GOAL OF THE EXERCISE
Your task is to copy each line of the material below that includes "lines".

________________________________________

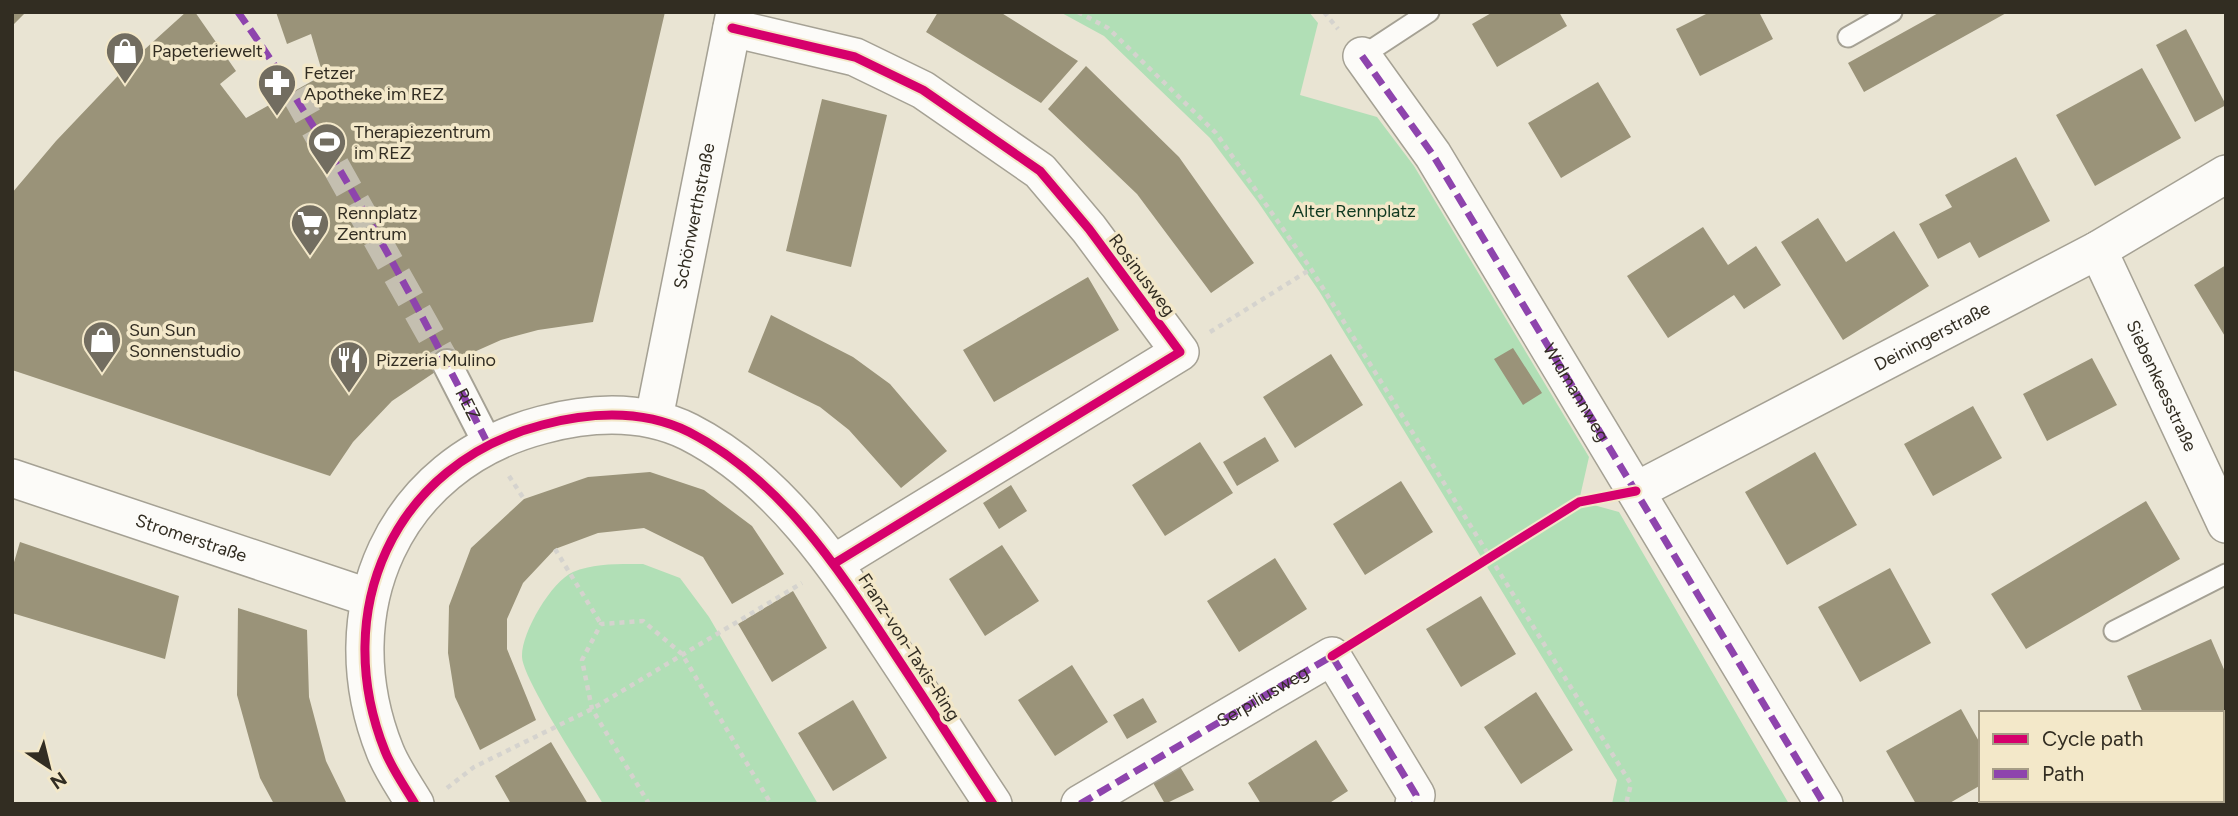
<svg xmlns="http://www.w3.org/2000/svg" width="2238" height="816" viewBox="0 0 2238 816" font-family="Figtree,sans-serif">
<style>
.green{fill:#b1dfb6}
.building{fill:#9a9379}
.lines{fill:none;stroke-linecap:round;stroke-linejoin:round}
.pedestrian-tunnel{stroke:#c4bfb0;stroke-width:28;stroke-dasharray:28 14;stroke-linecap:butt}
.service-casing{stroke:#a5a194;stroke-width:23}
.pedestrian-casing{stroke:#a5a194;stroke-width:32}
.minor-casing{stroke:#a5a194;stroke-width:40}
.path{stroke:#d5d3ce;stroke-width:4.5;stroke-dasharray:5 5;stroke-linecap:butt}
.service{stroke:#fcfbf8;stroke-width:19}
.pedestrian{stroke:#fcfbf8;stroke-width:28}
.minor{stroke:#fcfbf8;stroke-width:37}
.quiet{stroke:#8e44ad;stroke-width:7;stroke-dasharray:14 7;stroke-linecap:butt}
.cycleway-casing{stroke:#f3e8c9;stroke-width:13}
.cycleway{stroke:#d6006c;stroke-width:9}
.labels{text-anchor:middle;stroke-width:7;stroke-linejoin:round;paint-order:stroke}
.poi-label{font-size:18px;fill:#322d22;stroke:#f3e8c9;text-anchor:start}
.park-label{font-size:18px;fill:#0f381f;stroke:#f3e8c9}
.street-label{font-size:18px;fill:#322d22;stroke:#f3e8c9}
</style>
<rect width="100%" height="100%" fill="#e9e4d3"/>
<path class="green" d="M1060,12H1309L1318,23L1300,95L1377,117L1414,166L1589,457L1579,501L1619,512L1789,804H1612L1617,780L1319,291L1258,202L1210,138L1104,36Z
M643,564L680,578L709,617L818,804H603C588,778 523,680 522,657C521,633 551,582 573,572C594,563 621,564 643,564Z"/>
<path class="building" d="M12,12H26L12,26Z
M186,12H195L236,71L220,84L246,118L323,75L311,34L287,44L276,12H665L593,322L538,330L501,340L447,364L392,401L353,442L330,476L12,370V193L56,141L134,59Z
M938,12H1000L1078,61L1041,103L926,32Z
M1493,12H1559L1567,26L1497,67L1472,24Z
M1710,12H1759L1773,39L1700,76L1676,29Z
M1940,12H2008L1864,92L1848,63Z
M2186,29L2226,105L2195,122L2156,45Z
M1086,66L1179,157L1254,263L1211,293L1137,194L1048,109Z
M2142,68L2181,138L2095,186L2056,115Z
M1598,82L1631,137L1561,178L1528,123Z
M822,99L887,115L851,267L786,251Z
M2016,157L2050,221L1979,258L1970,242L1938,259L1919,224L1952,207L1945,195Z
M1818,218L1846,262L1894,231L1929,286L1843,340L1781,242Z
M1703,227L1728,265L1756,246L1781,285L1744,309L1734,295L1668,338L1627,276Z
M2226,265V338L2194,285Z
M1088,277L1119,330L994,402L963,350Z
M771,315L853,357L890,384L947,451L901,488L849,430L820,407L748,372Z
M1513,348L1542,393L1523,405L1494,359Z
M1331,354L1363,405L1295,448L1263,397Z
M2092,358L2117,405L2047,441L2023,394Z
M1973,406L2002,458L1933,496L1904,444Z
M1265,437L1279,461L1237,486L1223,462Z
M1200,442L1233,493L1165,536L1132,485Z
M1815,452L1857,525L1787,565L1745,492Z
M650,472L704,490L752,526L784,574L732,604L703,557L644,528L598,533L555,549L523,583L507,619V649L536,720L480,750L455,697L448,653L449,606L471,548L524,499L588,477Z
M1401,481L1433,532L1365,575L1333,524Z
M1011,485L1027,511L999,529L983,503Z
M2146,501L2180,559L2026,649L1991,594Z
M20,542L179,596L165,659L12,613V569Z
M1002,545L1039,601L985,636L949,579Z
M1275,558L1307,609L1239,652L1207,601Z
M1890,568L1931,643L1860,682L1818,607Z
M793,591L827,648L772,682L738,624Z
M1481,596L1516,654L1461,687L1426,629Z
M238,608L307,630L309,697L326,761L347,804H274L260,778L237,695Z
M2211,639L2226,674V718L2222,719V713H2143L2127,676Z
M1072,665L1108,722L1055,756L1018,700Z
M1536,692L1573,750L1521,784L1484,727Z
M1143,698L1157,722L1127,739L1113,715Z
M853,700L887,758L833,791L798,733Z
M1961,709L1981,745V785L1948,804H1916L1886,751Z
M1316,740L1348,791L1328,804H1261L1248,783Z
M551,742L588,804H511L495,776Z
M1179,765L1194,790L1165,804L1152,781Z"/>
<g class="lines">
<path class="pedestrian-tunnel" d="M294,92L447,364"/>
<g class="service-casing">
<path id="service" d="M1848,37L1892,12
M1362,56L1429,12
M2114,631L2226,574"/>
</g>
<g class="pedestrian-casing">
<path id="pedestrian" d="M447,364L489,446"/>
</g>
<g class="minor-casing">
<g id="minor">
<path d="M732,28L855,57L923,90L1040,171L1089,229L1180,352L835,563"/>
<path id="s1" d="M1362,56L1433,155L1824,804"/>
<path id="s2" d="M2098,250L2226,524"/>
<path id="s3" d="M654,418L735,12"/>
<path id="s4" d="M12,478L370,598"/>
<path id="s5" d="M1636,491L2098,250L2226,174"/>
<path d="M415,804C405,787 392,769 385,751C329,611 393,464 542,425C591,412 642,409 689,432C783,480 842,574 898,659C930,707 961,756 993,804"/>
<path id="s6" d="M1080,804L1332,656L1416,795L1414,804"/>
</g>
</g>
<path class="path" d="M1078,12L1108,28L1216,133L1311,269L1631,784L1626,804
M1324,12L1338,29
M1210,332L1311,269
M509,476L524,499
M555,549L601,624
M1363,637L1579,502L1598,498
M447,788L474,767L592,709L802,583
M649,804L592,709L582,660L601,624L643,621L682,654L771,804"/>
<use href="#service" class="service"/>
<use href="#pedestrian" class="pedestrian"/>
<use href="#minor" class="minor"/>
<g class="quiet">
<path id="s7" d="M238,12C334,148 414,298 489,446"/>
<path d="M1362,56L1433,155L1824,804"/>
<path d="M1080,804L1332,656L1416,795L1414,804"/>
</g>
<g class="cycleway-casing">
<path id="cycleway" d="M732,28L855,57L923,90L1040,171L1089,229L1180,352L835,563
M1332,656L1579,502L1636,491
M415,804C405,787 392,769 385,751C329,611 393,464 542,425C591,412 642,409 689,432C783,480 842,574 898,659C930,707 961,756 993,804"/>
</g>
<use href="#cycleway" class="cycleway"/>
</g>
<defs>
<g id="shop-pin" transform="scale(2.0125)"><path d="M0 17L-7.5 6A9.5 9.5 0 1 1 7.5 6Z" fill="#726d60" stroke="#f3e8c9"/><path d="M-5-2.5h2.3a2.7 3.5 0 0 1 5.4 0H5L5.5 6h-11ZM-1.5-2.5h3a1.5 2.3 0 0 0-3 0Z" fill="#fff"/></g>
<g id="pharmacy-pin" transform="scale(2.0125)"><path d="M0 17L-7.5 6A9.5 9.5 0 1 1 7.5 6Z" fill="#726d60" stroke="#f3e8c9"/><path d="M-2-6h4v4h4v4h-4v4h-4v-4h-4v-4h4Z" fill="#fff"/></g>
<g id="stadium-pin" transform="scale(2.0125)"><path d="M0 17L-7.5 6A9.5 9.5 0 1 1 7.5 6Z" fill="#726d60" stroke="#f3e8c9"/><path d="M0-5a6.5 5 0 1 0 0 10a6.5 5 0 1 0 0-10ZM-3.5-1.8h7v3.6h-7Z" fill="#fff"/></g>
<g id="supermarket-pin" transform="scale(2.0125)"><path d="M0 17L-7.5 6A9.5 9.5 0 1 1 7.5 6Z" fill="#726d60" stroke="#f3e8c9"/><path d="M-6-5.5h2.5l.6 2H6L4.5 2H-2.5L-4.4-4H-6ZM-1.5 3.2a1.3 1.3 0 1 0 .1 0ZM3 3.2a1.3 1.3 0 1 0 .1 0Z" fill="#fff"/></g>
<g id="restaurant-pin" transform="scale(2.0125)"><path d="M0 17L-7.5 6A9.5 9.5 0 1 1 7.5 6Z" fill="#726d60" stroke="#f3e8c9"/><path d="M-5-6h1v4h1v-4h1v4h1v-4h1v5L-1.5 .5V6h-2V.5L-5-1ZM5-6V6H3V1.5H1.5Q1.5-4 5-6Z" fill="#fff"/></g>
</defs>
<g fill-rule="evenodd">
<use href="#shop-pin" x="125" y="51"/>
<use href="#pharmacy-pin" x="277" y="83"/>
<use href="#stadium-pin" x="327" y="142"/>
<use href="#supermarket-pin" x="310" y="223"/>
<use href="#shop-pin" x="102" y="340"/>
<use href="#restaurant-pin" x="349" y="360"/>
</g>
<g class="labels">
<g class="poi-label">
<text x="152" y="57">Papeteriewelt</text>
<text x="304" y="79">Fetzer<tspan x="304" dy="21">Apotheke im REZ</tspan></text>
<text x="354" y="138">Therapiezentrum<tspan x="354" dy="21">im REZ</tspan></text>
<text x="337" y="219">Rennplatz<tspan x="337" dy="21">Zentrum</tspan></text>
<text x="129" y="336">Sun Sun<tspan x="129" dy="21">Sonnenstudio</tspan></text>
<text x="376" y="366">Pizzeria Mulino</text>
</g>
<g class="park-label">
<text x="1354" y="217">Alter Rennplatz</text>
</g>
<g class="street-label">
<text dy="6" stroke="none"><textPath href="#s3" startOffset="206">Schönwerthstraße</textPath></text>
<text transform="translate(1142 275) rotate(53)" y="6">Rosinusweg</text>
<text dy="6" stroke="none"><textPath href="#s5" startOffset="334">Deiningerstraße</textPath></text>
<text dy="6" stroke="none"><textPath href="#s2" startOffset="150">Siebenkeesstraße</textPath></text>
<text dy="6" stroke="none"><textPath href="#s1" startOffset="399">Widmannweg</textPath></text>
<text dy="6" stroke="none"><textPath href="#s7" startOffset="455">REZ</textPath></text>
<text dy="6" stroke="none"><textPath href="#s4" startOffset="189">Stromerstraße</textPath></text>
<text transform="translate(909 647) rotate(57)" y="6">Franz-von-Taxis-Ring</text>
<text dy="6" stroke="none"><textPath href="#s6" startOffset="212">Serpiliusweg</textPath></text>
</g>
</g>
<rect width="2238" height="816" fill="none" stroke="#322d22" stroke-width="28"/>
<rect x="1979" y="711" width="245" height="91" fill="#f3e8c9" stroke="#a69d86" stroke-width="2"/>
<rect x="1993" y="734" width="35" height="10" fill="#d6006c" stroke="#a69d86" stroke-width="2"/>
<text x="2042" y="746" font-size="21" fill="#322d22">Cycle path</text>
<rect x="1993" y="769" width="35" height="10" fill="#8e44ad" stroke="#a69d86" stroke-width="2"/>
<text x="2042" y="781" font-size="21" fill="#322d22">Path</text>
<g transform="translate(49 767) rotate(145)" stroke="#f3e8c9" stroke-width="5" paint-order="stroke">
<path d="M0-5L12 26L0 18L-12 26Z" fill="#322d22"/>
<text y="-10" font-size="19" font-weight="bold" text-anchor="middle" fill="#322d22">N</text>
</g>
</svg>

________________________________________

RESULT BELOW
.lines{fill:none;stroke-linecap:round;stroke-linejoin:round}
<g class="lines">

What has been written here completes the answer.